Source passage START

When a star employee announces he or she is thinking of retirement, it’s bound to make an employer wince—no savvy company wants to lose all of the knowledge and experience that individual brings to the table. And while many employees approaching retirement age may wish to explore other avenues of life, the thought of severing their connection to the professional world can be downright terrifying. For those looking for options, there is semi-retirement, but the question is, can your firm accommodate such an arrangement?
It depends on how you define semiretirement (or, in HR lingo, “phased retirement”). Nancy Collamer, a speaker and career coach based in Old Greenwich, CT, and author of Second-Act Careers: 50+ Ways to Profit from Your Passions During Semi-Retirement, points out that phased retirement can be modeled in a number of ways: the employee may work a set number of hours a week on a part-time basis; they may only work during peak times of the year; or they may serve as a consultant for special projects. Phased retirement may also be truly phased—the employee plans to fully retire in a fixed period of time, gradually decreasing their workload as their retirement date approaches. Not only does the company have to examine whether it’s structured in such a way to render any of these scenarios feasible, Collamer notes that both employer and employee must determine how this new arrangement will affect the person’s benefits, since a reduction in hours could have an impact on things like their eligibility for health insurance, profit-sharing, and their company pension plan.
Chris Foreman retired from Community Professional Loudspeakers as chief operating officer in late 2012. Prior to that, his career included positions at Electronic Contracting Company in Lincoln, NE, as well as Panasonic, JBL, and Altec Lansing. These days he’s back in Lincoln doing business consulting, some technical consulting, tech writing, and ad and publicity copywriting under the guise of his own firm, Wordworks Consulting. He notes that for both employers and employees that are considering a semi-retirement arrangement, one important item to address is whether or not the semi-retired individual will actually continue on as bona fide employee (albeit one who works less), or as an independent contractor. “In my case, I have several clients, and it would be easy for me or my clients to justify that I am indeed an independent contractor,” he said. However, if the semi-retired person is working exclusively for your organization, under labor law, you probably won’t be able to get away with declaring them as an independent contractor––they will still most likely be considered an employee. (Foreman points out that this is similar to the issues that Uber is being forced to address concerning the legal employment status of its drivers in many states and countries.) “You better get that straight, and get it straight in the beginning.”

Source passage END
Listed entries START

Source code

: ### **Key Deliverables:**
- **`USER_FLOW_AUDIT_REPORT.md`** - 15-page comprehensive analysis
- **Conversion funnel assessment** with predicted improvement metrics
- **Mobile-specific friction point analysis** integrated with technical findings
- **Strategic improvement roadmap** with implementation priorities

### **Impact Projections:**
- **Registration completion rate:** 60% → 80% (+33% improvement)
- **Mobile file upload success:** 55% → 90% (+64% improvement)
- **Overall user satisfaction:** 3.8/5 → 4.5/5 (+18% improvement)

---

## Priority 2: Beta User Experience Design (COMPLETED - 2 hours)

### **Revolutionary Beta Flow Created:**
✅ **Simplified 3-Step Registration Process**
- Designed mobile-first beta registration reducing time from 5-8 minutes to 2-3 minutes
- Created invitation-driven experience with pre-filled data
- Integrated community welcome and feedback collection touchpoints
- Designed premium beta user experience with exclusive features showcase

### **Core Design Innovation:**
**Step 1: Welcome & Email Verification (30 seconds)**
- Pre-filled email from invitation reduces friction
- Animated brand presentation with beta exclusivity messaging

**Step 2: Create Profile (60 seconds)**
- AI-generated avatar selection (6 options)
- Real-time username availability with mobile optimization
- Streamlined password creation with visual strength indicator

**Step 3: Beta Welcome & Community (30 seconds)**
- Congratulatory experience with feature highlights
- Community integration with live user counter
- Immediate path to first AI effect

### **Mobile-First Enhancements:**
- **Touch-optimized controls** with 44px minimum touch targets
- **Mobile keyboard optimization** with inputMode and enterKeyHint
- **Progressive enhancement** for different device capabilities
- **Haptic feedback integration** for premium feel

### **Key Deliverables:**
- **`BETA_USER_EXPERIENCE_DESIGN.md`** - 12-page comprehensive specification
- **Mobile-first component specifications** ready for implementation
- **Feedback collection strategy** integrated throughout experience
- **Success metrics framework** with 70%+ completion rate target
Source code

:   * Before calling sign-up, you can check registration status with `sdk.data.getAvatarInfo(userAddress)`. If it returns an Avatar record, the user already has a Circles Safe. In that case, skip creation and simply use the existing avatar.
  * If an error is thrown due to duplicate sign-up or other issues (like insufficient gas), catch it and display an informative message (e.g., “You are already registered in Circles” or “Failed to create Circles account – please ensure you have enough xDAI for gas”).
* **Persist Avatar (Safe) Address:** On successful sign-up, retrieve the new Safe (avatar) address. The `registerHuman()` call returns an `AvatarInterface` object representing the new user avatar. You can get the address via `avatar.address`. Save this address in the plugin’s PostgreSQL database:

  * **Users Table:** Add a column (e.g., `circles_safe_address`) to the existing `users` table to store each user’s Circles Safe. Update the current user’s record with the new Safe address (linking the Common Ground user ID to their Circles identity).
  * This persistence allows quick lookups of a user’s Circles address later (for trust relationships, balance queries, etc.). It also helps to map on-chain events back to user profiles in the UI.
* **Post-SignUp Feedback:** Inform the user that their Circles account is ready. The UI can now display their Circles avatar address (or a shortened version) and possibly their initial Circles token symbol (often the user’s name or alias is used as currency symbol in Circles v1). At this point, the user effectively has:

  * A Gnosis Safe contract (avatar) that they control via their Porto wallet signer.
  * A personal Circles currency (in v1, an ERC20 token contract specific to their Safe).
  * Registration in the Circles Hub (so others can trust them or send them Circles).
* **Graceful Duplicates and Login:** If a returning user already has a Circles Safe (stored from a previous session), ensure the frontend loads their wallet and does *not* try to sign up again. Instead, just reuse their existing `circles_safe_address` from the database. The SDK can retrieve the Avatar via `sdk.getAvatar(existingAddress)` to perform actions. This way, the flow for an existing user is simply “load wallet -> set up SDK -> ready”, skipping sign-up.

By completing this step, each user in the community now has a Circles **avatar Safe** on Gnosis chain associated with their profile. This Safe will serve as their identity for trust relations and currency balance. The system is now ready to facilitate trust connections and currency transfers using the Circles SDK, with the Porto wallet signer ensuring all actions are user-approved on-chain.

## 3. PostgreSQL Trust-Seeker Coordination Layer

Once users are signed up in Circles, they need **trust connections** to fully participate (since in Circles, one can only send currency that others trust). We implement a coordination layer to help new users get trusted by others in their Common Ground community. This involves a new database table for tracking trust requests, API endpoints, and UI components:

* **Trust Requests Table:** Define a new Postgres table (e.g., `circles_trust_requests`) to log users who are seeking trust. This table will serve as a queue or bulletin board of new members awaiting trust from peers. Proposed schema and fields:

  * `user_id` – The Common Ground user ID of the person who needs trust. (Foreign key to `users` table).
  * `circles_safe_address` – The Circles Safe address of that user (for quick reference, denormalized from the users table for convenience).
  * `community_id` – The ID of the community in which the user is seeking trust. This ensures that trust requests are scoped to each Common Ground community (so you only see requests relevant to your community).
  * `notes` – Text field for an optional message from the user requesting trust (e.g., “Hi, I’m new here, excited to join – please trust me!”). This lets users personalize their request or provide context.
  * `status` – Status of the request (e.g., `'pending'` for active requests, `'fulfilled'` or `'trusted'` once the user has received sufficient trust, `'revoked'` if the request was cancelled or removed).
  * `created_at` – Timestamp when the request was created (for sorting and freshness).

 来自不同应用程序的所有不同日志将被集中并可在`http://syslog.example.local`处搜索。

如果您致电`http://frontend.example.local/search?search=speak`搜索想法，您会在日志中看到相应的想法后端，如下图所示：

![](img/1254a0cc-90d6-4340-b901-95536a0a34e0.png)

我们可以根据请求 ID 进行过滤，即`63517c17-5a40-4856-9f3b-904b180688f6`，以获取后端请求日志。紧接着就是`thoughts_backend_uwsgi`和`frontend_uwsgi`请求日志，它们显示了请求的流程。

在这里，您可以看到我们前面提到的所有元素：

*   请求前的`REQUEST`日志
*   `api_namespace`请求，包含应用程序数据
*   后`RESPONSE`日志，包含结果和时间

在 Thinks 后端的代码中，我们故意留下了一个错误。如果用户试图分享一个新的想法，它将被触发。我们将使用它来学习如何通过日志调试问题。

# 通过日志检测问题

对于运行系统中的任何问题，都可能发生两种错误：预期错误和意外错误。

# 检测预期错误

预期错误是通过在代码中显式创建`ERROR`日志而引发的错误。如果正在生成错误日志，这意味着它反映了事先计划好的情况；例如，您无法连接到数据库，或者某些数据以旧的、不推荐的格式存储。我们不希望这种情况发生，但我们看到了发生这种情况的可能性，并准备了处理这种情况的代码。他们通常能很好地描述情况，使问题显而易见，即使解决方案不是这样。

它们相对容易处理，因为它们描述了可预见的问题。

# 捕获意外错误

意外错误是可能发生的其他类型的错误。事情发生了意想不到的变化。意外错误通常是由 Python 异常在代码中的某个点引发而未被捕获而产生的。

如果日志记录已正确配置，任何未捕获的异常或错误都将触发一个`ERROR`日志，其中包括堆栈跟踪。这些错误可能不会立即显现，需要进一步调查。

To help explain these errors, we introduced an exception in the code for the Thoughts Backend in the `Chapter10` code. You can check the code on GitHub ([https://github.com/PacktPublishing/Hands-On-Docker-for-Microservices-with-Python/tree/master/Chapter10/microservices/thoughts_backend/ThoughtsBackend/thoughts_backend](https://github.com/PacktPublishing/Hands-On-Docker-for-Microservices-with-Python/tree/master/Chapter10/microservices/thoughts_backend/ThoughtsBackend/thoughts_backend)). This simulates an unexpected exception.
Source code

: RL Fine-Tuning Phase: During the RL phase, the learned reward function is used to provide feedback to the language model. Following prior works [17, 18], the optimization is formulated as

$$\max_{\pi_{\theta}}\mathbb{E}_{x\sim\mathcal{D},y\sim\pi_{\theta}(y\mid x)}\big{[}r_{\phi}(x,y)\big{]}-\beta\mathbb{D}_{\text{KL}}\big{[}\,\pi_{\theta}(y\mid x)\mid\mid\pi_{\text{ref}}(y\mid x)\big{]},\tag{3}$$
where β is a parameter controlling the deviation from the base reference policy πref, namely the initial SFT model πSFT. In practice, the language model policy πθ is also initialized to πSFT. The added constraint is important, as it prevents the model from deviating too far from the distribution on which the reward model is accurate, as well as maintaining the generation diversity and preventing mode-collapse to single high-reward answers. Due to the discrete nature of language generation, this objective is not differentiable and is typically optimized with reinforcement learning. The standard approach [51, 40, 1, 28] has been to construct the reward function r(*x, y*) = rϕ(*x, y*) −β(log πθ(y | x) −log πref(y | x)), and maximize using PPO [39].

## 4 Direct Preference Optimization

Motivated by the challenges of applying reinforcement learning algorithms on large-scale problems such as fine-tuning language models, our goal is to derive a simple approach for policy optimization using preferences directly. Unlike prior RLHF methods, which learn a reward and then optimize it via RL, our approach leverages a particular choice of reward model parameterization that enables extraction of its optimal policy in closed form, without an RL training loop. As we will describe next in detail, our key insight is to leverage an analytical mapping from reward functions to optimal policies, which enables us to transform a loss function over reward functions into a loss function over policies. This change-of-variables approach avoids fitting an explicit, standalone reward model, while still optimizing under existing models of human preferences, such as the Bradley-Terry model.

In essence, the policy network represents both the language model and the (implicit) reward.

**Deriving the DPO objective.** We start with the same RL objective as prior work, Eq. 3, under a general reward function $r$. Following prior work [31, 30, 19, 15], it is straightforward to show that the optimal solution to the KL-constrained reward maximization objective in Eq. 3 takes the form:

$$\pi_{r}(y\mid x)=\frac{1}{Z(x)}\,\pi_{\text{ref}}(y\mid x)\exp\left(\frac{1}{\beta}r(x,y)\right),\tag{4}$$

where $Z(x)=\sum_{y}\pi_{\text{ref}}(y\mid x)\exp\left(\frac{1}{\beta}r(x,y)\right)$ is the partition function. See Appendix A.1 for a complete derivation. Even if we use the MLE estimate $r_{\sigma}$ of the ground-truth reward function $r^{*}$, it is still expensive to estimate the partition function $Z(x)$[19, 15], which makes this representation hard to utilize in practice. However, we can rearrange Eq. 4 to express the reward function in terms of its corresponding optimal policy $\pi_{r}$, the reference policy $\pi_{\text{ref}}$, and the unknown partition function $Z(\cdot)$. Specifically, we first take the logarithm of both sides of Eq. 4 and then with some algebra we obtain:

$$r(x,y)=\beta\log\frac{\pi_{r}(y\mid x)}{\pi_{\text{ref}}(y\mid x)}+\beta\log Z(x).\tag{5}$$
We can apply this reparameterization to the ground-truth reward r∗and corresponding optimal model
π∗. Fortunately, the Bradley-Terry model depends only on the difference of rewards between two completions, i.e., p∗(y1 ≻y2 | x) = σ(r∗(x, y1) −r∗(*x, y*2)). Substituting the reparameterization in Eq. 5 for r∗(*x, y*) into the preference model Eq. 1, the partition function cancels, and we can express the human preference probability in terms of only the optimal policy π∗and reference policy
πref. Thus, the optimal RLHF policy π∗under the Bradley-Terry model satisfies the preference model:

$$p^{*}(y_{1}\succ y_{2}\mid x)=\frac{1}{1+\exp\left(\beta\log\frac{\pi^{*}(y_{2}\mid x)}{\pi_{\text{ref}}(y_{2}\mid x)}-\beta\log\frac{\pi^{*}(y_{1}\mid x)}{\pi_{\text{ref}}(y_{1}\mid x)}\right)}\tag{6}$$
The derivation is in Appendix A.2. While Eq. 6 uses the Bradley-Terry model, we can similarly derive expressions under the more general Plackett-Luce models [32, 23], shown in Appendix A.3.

Listed entries END

Assignment
Continue the piece on phased retirement above from where it stops, in the same style.

Answer for the task
|Chris Foreman retired from Community Professional Loudspeakers in late 2012 and established his own business and technical consultancy. He notes that the traditional concept of retirement––where people stop working at 65––is changing.|
While they’re crucial in the formulation of a successful arrangement, these are logistical issues. The most important factor in determining whether or not both you, and the employee in question, are cut out for this is just how they’re going to continue to contribute value to the organization. One big part of tapping into the value of a semi-retired professional who has racked up decades of industry experience is transforming them into mentors. But are they willing to act as teacher and counselor to their younger colleagues? “They’ve got to replace themselves, and they’ve got to be willing to do that,” Heathfield said. “Not all people can get into the mode where their true job is to pass on every single skill they have, every single contact they have, to the other people that are going to be there after them.”
Foreman advises companies to figure out just what they would be losing out on if that individual were to leave for good. “Is it their Rolodex? Is it their knowledge of historic products? Is it their skills and expertise in some form of engineering? What is it that this person really provided that you don’t want to lose?” he said. Once that is established, then the issue becomes: can you create a position that is flexible enough to enable this person to continue to apply their skills and expertise while semi-retired?
|Nancy Collamer is a speaker and career coach based in Old Greenwich, CT, and author of Second-Act Careers: 50+ Ways to Profit from Your Passions During Semi-Retirement.|
In a way, the transition employees make between full-time and semi-retired status is similar to the onboarding process many companies apply to new recruits. With this in mind, Collamer acknowledges that there may be a bit of trial and error involved, and “like any new work arrangement, it’s helpful to have more check-ins at the beginning so that you can both have an opportunity to talk about what’s going on before it escalates into any sort of major problem,” she said. She also reminds employers they have a role in ensuring that the semi-retired individual continues to be perceived as valuable to the organization, and included in meetings, company events, and even training sessions. “You need to be really on alert to keep the person functioning as an integral member of the team.”
While on the surface a semiretirement arrangement can serve to retain star employees, Collamer suggests that it can also promote loyalty among younger members of a company. “Don’t underestimate the value of providing phased retirement and the message that it sends to younger employees about how an organization treats its workers,” she said. “When employees see that, they say, ‘Wow. Look at the way they’re treating their people––that’s pretty cool. This might be an organization I want to stay with.’”
Carolyn Heinze is a freelance writer/editor.
What Does “Retirement” Really Mean?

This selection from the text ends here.